Variant calling¶
This stage takes advantage of a homogeneous control population sequenced in parallel to the samples of interest. AccuNGS uses the homogeneous control sample to learn how process errors look like and fit gamma distribution to each type of mutation (e.g. A>G, G>A, etc.). It then assigns a p-value for all possible observed mutations obtained from the base-calling stage, representing the probability that the observed mutation frequency belongs to the corresponding gamma distribution.
Input¶
The inputs for the variant calling stage are a FREQS file of the sample of interest, and the FREQS file of the homogenous control sample (see Output format). Ideally, they share the same genetic background (loci or organism), but most importantly they should share the same library preparation, sequencing and output generation methods.

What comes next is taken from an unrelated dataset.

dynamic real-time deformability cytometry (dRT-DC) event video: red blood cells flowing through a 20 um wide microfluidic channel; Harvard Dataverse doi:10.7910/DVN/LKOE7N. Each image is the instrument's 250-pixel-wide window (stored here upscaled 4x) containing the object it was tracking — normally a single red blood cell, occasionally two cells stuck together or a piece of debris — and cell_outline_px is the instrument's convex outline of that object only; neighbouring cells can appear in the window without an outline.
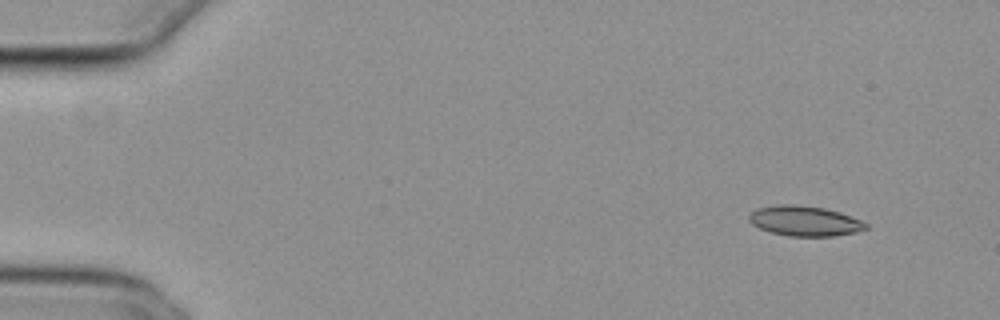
{"species": "common noctule bat (a hibernating species)", "species_latin": "Nyctalus noctula", "temperature_condition": "cold", "stored_images_in_passage": 17, "camera_frame_rate_fps": 3000, "um_per_image_px": 0.085, "animal": {"sex": "female", "body_mass_g": 29.2, "forearm_length_mm": 56.3}, "frame": {"image": 1, "passage_image": 5, "time_ms": 1.333, "image_size_px": [1000, 320], "cell_outline_px": [[868, 228], [856, 232], [832, 236], [788, 236], [772, 232], [760, 228], [752, 224], [748, 220], [748, 216], [756, 208], [776, 204], [792, 204], [824, 208], [840, 212], [860, 220], [868, 224]], "centroid_in_image_um": [68.38, 18.77], "position_along_channel_um": 16.6, "area_um2": 20.46}}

| Parameter name | Type | Description |
|---|---|---|
| sample_freqs | Text | FREQS file of sample of interest |
| control_freqs | Text | FREQS file of a homogeneous control |
-c / --coverage |
Integer | Minimal sequencing depth to consider positions. Defaults to 1,000 |
-o / --output |
Text | Output variant file. Defaults to output.var.csv |
Invokation:
python variant_calling/variant_caller.py ${sample_freqs} ${control_freqs} ${min_coverage} ${output_file}
Output¶
The output of this step is similar to the output by
V-phaser2.
Here’s an example variants file.
Each possible variant for each locus with a high-enough coverage is assigned
a line in the output file. The pval column can be used to filter variants,
to allow a specific false-positive rate in variant calling.
During AccuNGS calibration, we’ve used p-value<=1% filtering value.
Note
Currently insertions or deletions are not supported in this variants file. Use the output of the Base calling step to identify such variants.
Example¶
For the sake of this example, we run on the example FREQS output
from the Base calling step using it as both a sample and a control for itself.
If the sample is not too diverse, this actually might be reasonable since extreme outliers (i.e. real variants
and not sequencing errors) are not used to fit the gamma distributions.
python variant_caller/variant_caller.py merged.fasta.freqs merged.fasta.freqs -c 500 -o ${output_file}
The result of this line of code is similar to this example variants file.